4 thoughts on “Bruno Bettelheim: Hustling out of the Holocaust

  • Marguerite P Phelps

    Intriguing and disturbing article. I do agree with you on most of your points. I do, however, give some credence to Bettleheim’s contention that the initial purpose of the concentration camps were more of a deterrent than an extermination vehicle. My research indicates that the earlier detainments were often temporary, a warning to leave with their families after relinquishing most of their assets. It was called the European plan, I believe. It must have been a difficult decision to make to relocate as your article suggests. The added difficulty was that immigration access was sharply curtailed in relatively short order. Ships took off loaded with affluent, educated Jews seeking safe harbor only to be denied entry. The United States, my own country, stopped accepting Jews early in the war. The novel, Ship of Fools, provides a fictional account of this. The reality is that Hitler was quoted as stating that it was proof that no other country wanted the Jews, which ultimately led to his understanding that he’d been given carte blanche to do whatever he wanted in terms of the Jewish question.

    • Chris Taylor

      It’s an interesting point you raise about the attitude of countries beyond Germany to refugees and particularly Jews. The enormity of what the Nazis did tends to obscure the complicity of the wider world in their prejudice. Hannah Arendt talks about this in Eichmann in Jerusalem, noting that far fewer Jews died in Denmark and Bulgaria than in other Nazi occupied countries. That was purely because the local populations refused to cooperate with, and actively opposed, the rounding up and incarceration of their neighbours. In some countries the locals were enthusiastic participants. My nation, the United Kingdom, has very fine thoughts of itself in relation to WWII, but I think this has been enabled by the fact that when the Nazis steamrolled the Allied armies in the early stages, they were prevented from occupying the UK, as they did the rest of Europe, by the sea. Had Britain been occupied, its inhabitants would have faced some hard moral choices, and there’s no guarantee that most would have made good ones.

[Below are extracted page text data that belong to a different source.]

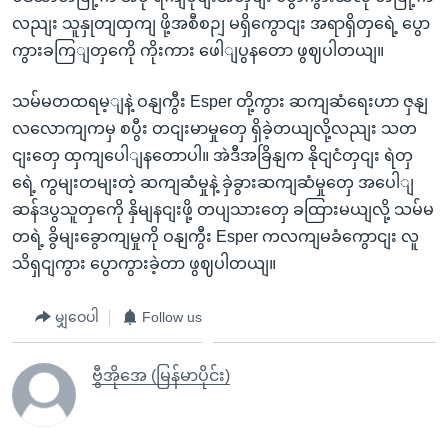
လညျး သူနှုတျထှကျ ဖို့အစီစဉျ မရှိကွောငျး အရာရှိတှရေဲ့ ပွော
ကွားခကြျတှကေို ကိုးကား ဖေါျပွနတော ဖွဈပါတယျ။
သမ်မတထရမ့ျနဲ့ ဝနျကွီး Esper တို့ကွား ဆကျဆံရေးဟာ ဇှနျ
လလောကျကမှ စပွီး တငျးမာမှုတှေ ရှိခဲ့တယျလို့လညျး သတ
ငျးတှေ ထှကျပေါျနတောပါ။ အဲဒီအခြိနျက နိုငျငံတှငျး ရဲတှ
ရေဲ့ ကွမျးတမျးတဲ့ ဆကျဆံမှုနဲ့ ခှဲခွားဆကျဆံမှုတှေ အပေါျ
ဆန်ဒပွသူတှကေို နှိမျနငျးဖို့ တပျသားတှေ ခထြားမယျလို့ သမ်မ
တရဲ့ ခွိမျးခွောကျမှုကို ဝနျကွီး Esper ကလကျမခံကွောငျး လူ
သိရှငျကွား ပွောကွားခဲ့တာ ဖွဈပါတယျ။
မျှဝေပါ
Follow us
ဗွီအိုအေ (မြန်မာပိုင်း)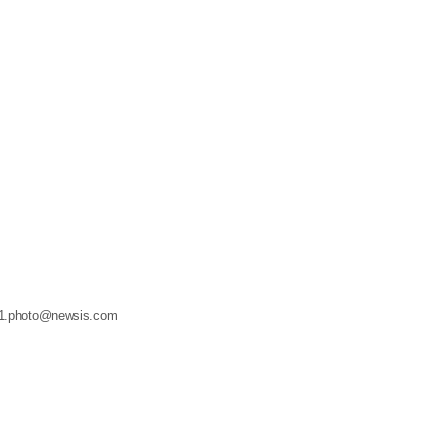
01.photo@newsis.com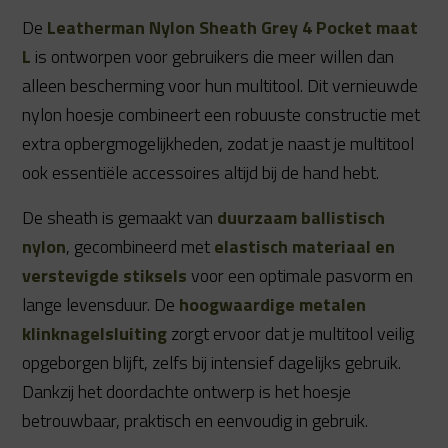
De
Leatherman Nylon Sheath Grey 4 Pocket maat
L
is ontworpen voor gebruikers die meer willen dan
alleen bescherming voor hun multitool. Dit vernieuwde
nylon hoesje combineert een robuuste constructie met
extra opbergmogelijkheden, zodat je naast je multitool
ook essentiële accessoires altijd bij de hand hebt.
De sheath is gemaakt van
duurzaam ballistisch
nylon
, gecombineerd met
elastisch materiaal en
verstevigde stiksels
voor een optimale pasvorm en
lange levensduur. De
hoogwaardige metalen
klinknagelsluiting
zorgt ervoor dat je multitool veilig
opgeborgen blijft, zelfs bij intensief dagelijks gebruik.
Dankzij het doordachte ontwerp is het hoesje
betrouwbaar, praktisch en eenvoudig in gebruik.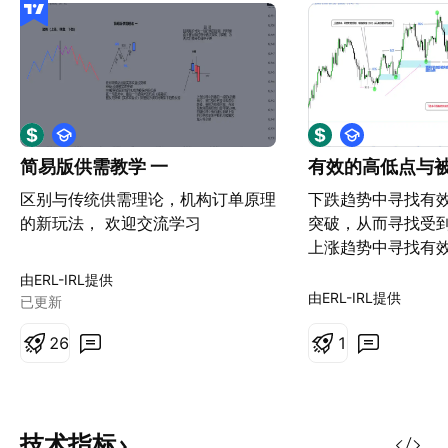
这一篮子货币中，欧元、英镑、日元和澳元的权重
相等。它在地理上是平衡的，占全球外汇活动的
80%。DJ FXCM指数于2011年1月1日推出，值为
10,000.00，每15秒计算一次，周一至周五更新。
教
教
它不应该被误认为是更古老、更复杂的
美元指数
学
学
简易版供需教学 一
有效的高低点与
(DXY)
，它代表美元相对于六种特定货币的加权几
区别与传统供需理论，机构订单原理
下跌趋势中寻找有
何平均值。权重是根据交易权重确定的，欧元在
的新玩法， 欢迎交流学习
突破，从而寻找受
DXY中占据主导地位。
上涨趋势中寻找有
突破，从而寻找受
由ERL-IRL提供
由ERL-IRL提供
已更新
2
6
1
技术指标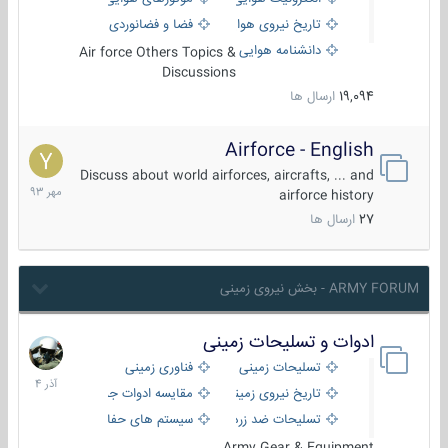
تاریخ نیروی هوایی
فضا و فضانوردی
دانشنامه هوایی
Air force Others Topics &
Discussions
19,094
ارسال ها
Airforce - English
15
مهر
Discuss about world airforces, aircrafts, ... and
1393
airforce history
27
ارسال ها
ARMY FORUM - بخش نیروی زمینی
ادوات و تسلیحات زمینی
21
آذر
تسلیحات زمینی
فناوری زمینی
1404
تاریخ نیروی زمینی
مقایسه ادوات جنگی
تسلیحات ضد زره
سیستم های حفاظت فعال
Army Gear & Equipment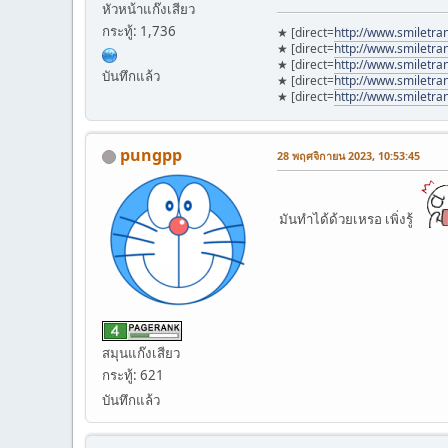
หัวหน้าแก๊งเสียว
กระทู้: 1,736
★ [direct=
http://www.smiletra
★ [direct=
http://www.smiletr
★ [direct=
http://www.smiletra
บันทึกแล้ว
★ [direct=
http://www.smiletr
★ [direct=
http://www.smiletr
pungpp
28 พฤศจิกายน 2023, 10:53:45
มันทำได้ด้วยเหรอ เพิ่งรู้
สมุนแก๊งเสียว
กระทู้: 621
บันทึกแล้ว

  • Sheila Appleby Williams

    I discovered a typewritten letter Bettelheim wrote to my mother on Sept. 18, 1958 when my brother Arthur (diagnosed with autistim/juvenile schizophrenia) had been a student at his Orthogenic School in Chicago at the age of 5 and for several years and was making little progress.
    In the letter he says “Arthur is terribly unhappy, unless continually catered to and permitted, without interference, to remain in his delusional world.” “I am afraid I must advise you to arrange for Arthur’s placement in a mental institution.” “The time will come when I will not just advise it, but have to request it.”

    My brother was institutionalized from the age of 11 until the institutons closed and he now lives in a group home.

    • Chris Taylor

      Thank you for sharing that fragment of your family history. Bettelheim’s advice sounds ominous, though I don’t, of course, know what your brother’s experience was like. However, shutting people away in institutions is generally an admission that we don’t have a good solution for dealing with them. Even today, in the UK, many people with severe autism are effectively imprisoned in care homes that offer inadequate care. Abuse within the ‘care’ system still occurs. I’m aware of one journalist in particular who writes on this issue: http://www.ianbirrell.com/tag/autism/.

      I dare to hope that your brother didn’t suffer as some have, but being removed from your home at 5 years old is a suffering itself, whatever the reason, good or bad.